*PROBLEM TO SOLVE*
Copy the records below exactly as they stand. Leave out the pictures.

·····

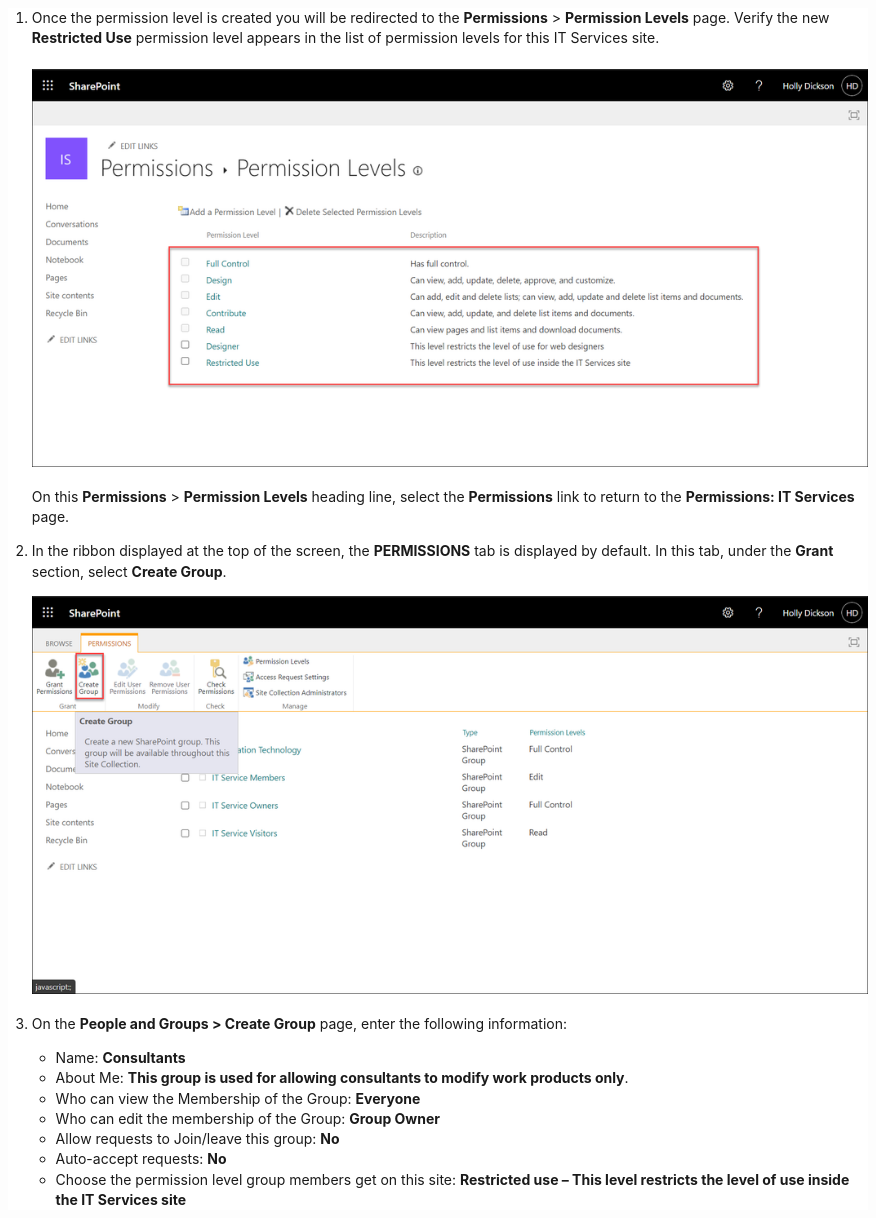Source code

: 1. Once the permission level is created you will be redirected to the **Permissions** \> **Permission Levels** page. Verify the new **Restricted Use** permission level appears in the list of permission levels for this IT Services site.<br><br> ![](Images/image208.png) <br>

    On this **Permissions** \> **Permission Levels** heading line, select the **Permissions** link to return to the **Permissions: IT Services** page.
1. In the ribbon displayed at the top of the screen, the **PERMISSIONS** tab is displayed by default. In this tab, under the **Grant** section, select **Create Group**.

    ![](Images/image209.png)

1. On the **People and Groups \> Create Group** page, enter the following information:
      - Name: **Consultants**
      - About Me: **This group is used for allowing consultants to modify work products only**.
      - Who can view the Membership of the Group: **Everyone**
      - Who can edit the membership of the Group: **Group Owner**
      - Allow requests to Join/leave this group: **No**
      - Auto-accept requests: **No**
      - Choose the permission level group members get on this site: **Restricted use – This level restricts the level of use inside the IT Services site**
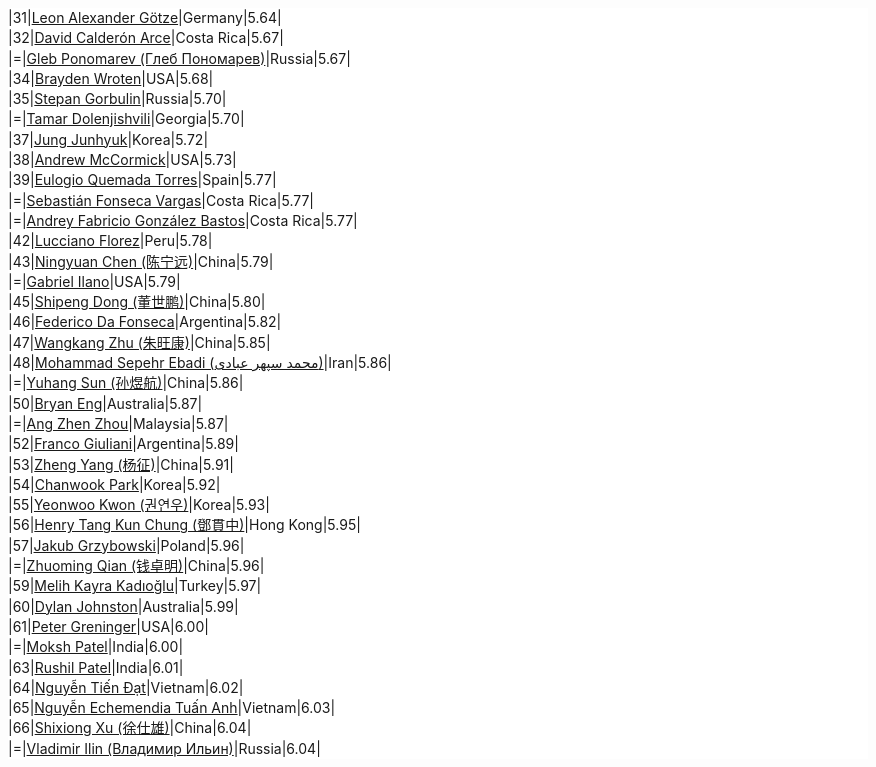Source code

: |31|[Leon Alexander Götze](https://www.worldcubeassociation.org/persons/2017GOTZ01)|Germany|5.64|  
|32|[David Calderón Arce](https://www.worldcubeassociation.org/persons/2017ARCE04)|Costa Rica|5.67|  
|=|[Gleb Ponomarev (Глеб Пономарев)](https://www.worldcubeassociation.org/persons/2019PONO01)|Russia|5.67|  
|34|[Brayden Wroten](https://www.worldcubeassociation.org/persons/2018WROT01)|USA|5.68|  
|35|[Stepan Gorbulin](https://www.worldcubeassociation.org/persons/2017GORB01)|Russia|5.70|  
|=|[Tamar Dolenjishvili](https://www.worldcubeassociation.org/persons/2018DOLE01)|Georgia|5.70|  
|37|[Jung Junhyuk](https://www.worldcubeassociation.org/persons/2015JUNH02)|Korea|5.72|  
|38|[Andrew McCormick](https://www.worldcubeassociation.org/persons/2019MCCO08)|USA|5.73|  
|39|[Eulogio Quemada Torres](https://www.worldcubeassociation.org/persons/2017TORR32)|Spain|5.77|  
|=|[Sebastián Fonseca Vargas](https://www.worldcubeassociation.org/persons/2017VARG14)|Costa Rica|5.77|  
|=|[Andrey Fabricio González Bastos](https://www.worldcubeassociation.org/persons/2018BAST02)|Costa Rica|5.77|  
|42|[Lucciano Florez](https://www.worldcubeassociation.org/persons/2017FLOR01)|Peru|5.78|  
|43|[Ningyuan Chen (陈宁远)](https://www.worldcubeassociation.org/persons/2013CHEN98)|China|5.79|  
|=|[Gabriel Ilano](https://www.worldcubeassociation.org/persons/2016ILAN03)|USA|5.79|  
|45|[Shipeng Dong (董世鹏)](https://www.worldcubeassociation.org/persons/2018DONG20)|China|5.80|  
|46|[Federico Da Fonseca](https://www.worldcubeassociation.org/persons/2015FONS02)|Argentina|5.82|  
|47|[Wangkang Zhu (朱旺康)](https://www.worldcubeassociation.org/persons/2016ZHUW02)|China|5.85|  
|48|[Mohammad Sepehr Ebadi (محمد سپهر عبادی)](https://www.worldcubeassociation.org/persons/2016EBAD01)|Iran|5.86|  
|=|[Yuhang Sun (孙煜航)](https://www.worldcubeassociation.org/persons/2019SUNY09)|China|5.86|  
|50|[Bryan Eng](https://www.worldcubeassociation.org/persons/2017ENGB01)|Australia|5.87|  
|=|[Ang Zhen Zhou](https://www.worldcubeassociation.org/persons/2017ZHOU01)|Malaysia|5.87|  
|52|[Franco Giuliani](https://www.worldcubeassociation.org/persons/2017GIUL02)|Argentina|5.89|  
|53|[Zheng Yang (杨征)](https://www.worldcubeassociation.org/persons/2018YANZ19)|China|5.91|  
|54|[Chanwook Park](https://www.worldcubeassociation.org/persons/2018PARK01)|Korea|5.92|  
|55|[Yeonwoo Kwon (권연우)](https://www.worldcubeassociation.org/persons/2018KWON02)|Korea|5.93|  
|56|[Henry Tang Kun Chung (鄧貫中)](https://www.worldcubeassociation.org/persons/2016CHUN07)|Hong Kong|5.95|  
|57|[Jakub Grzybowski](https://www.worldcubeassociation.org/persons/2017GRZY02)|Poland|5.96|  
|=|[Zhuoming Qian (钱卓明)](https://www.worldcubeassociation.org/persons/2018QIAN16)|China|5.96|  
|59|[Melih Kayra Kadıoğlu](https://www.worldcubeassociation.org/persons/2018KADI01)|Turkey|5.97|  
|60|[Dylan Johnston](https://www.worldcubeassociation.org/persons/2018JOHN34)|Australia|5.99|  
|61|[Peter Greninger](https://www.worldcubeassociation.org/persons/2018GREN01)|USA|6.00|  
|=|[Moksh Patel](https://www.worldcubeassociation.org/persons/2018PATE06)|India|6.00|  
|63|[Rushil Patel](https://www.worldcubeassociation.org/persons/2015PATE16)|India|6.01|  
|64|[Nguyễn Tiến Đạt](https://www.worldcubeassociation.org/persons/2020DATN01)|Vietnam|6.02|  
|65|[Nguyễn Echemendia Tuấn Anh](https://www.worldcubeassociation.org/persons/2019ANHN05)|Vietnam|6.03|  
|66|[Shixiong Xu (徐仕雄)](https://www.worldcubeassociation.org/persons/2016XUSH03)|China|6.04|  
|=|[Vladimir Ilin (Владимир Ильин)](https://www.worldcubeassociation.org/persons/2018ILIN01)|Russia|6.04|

·····

*WRITTEN REPLY*
Source code

: 1. Once the permission level is created you will be redirected to the **Permissions** \> **Permission Levels** page. Verify the new **Restricted Use** permission level appears in the list of permission levels for this IT Services site.<br><br> ![](Images/image208.png) <br>

    On this **Permissions** \> **Permission Levels** heading line, select the **Permissions** link to return to the **Permissions: IT Services** page.
1. In the ribbon displayed at the top of the screen, the **PERMISSIONS** tab is displayed by default. In this tab, under the **Grant** section, select **Create Group**.

    ![](Images/image209.png)

1. On the **People and Groups \> Create Group** page, enter the following information:
      - Name: **Consultants**
      - About Me: **This group is used for allowing consultants to modify work products only**.
      - Who can view the Membership of the Group: **Everyone**
      - Who can edit the membership of the Group: **Group Owner**
      - Allow requests to Join/leave this group: **No**
      - Auto-accept requests: **No**
      - Choose the permission level group members get on this site: **Restricted use – This level restricts the level of use inside the IT Services site**
Source code

: |31|[Leon Alexander Götze](https://www.worldcubeassociation.org/persons/2017GOTZ01)|Germany|5.64|  
|32|[David Calderón Arce](https://www.worldcubeassociation.org/persons/2017ARCE04)|Costa Rica|5.67|  
|=|[Gleb Ponomarev (Глеб Пономарев)](https://www.worldcubeassociation.org/persons/2019PONO01)|Russia|5.67|  
|34|[Brayden Wroten](https://www.worldcubeassociation.org/persons/2018WROT01)|USA|5.68|  
|35|[Stepan Gorbulin](https://www.worldcubeassociation.org/persons/2017GORB01)|Russia|5.70|  
|=|[Tamar Dolenjishvili](https://www.worldcubeassociation.org/persons/2018DOLE01)|Georgia|5.70|  
|37|[Jung Junhyuk](https://www.worldcubeassociation.org/persons/2015JUNH02)|Korea|5.72|  
|38|[Andrew McCormick](https://www.worldcubeassociation.org/persons/2019MCCO08)|USA|5.73|  
|39|[Eulogio Quemada Torres](https://www.worldcubeassociation.org/persons/2017TORR32)|Spain|5.77|  
|=|[Sebastián Fonseca Vargas](https://www.worldcubeassociation.org/persons/2017VARG14)|Costa Rica|5.77|  
|=|[Andrey Fabricio González Bastos](https://www.worldcubeassociation.org/persons/2018BAST02)|Costa Rica|5.77|  
|42|[Lucciano Florez](https://www.worldcubeassociation.org/persons/2017FLOR01)|Peru|5.78|  
|43|[Ningyuan Chen (陈宁远)](https://www.worldcubeassociation.org/persons/2013CHEN98)|China|5.79|  
|=|[Gabriel Ilano](https://www.worldcubeassociation.org/persons/2016ILAN03)|USA|5.79|  
|45|[Shipeng Dong (董世鹏)](https://www.worldcubeassociation.org/persons/2018DONG20)|China|5.80|  
|46|[Federico Da Fonseca](https://www.worldcubeassociation.org/persons/2015FONS02)|Argentina|5.82|  
|47|[Wangkang Zhu (朱旺康)](https://www.worldcubeassociation.org/persons/2016ZHUW02)|China|5.85|  
|48|[Mohammad Sepehr Ebadi (محمد سپهر عبادی)](https://www.worldcubeassociation.org/persons/2016EBAD01)|Iran|5.86|  
|=|[Yuhang Sun (孙煜航)](https://www.worldcubeassociation.org/persons/2019SUNY09)|China|5.86|  
|50|[Bryan Eng](https://www.worldcubeassociation.org/persons/2017ENGB01)|Australia|5.87|  
|=|[Ang Zhen Zhou](https://www.worldcubeassociation.org/persons/2017ZHOU01)|Malaysia|5.87|  
|52|[Franco Giuliani](https://www.worldcubeassociation.org/persons/2017GIUL02)|Argentina|5.89|  
|53|[Zheng Yang (杨征)](https://www.worldcubeassociation.org/persons/2018YANZ19)|China|5.91|  
|54|[Chanwook Park](https://www.worldcubeassociation.org/persons/2018PARK01)|Korea|5.92|  
|55|[Yeonwoo Kwon (권연우)](https://www.worldcubeassociation.org/persons/2018KWON02)|Korea|5.93|  
|56|[Henry Tang Kun Chung (鄧貫中)](https://www.worldcubeassociation.org/persons/2016CHUN07)|Hong Kong|5.95|  
|57|[Jakub Grzybowski](https://www.worldcubeassociation.org/persons/2017GRZY02)|Poland|5.96|  
|=|[Zhuoming Qian (钱卓明)](https://www.worldcubeassociation.org/persons/2018QIAN16)|China|5.96|  
|59|[Melih Kayra Kadıoğlu](https://www.worldcubeassociation.org/persons/2018KADI01)|Turkey|5.97|  
|60|[Dylan Johnston](https://www.worldcubeassociation.org/persons/2018JOHN34)|Australia|5.99|  
|61|[Peter Greninger](https://www.worldcubeassociation.org/persons/2018GREN01)|USA|6.00|  
|=|[Moksh Patel](https://www.worldcubeassociation.org/persons/2018PATE06)|India|6.00|  
|63|[Rushil Patel](https://www.worldcubeassociation.org/persons/2015PATE16)|India|6.01|  
|64|[Nguyễn Tiến Đạt](https://www.worldcubeassociation.org/persons/2020DATN01)|Vietnam|6.02|  
|65|[Nguyễn Echemendia Tuấn Anh](https://www.worldcubeassociation.org/persons/2019ANHN05)|Vietnam|6.03|  
|66|[Shixiong Xu (徐仕雄)](https://www.worldcubeassociation.org/persons/2016XUSH03)|China|6.04|  
|=|[Vladimir Ilin (Владимир Ильин)](https://www.worldcubeassociation.org/persons/2018ILIN01)|Russia|6.04|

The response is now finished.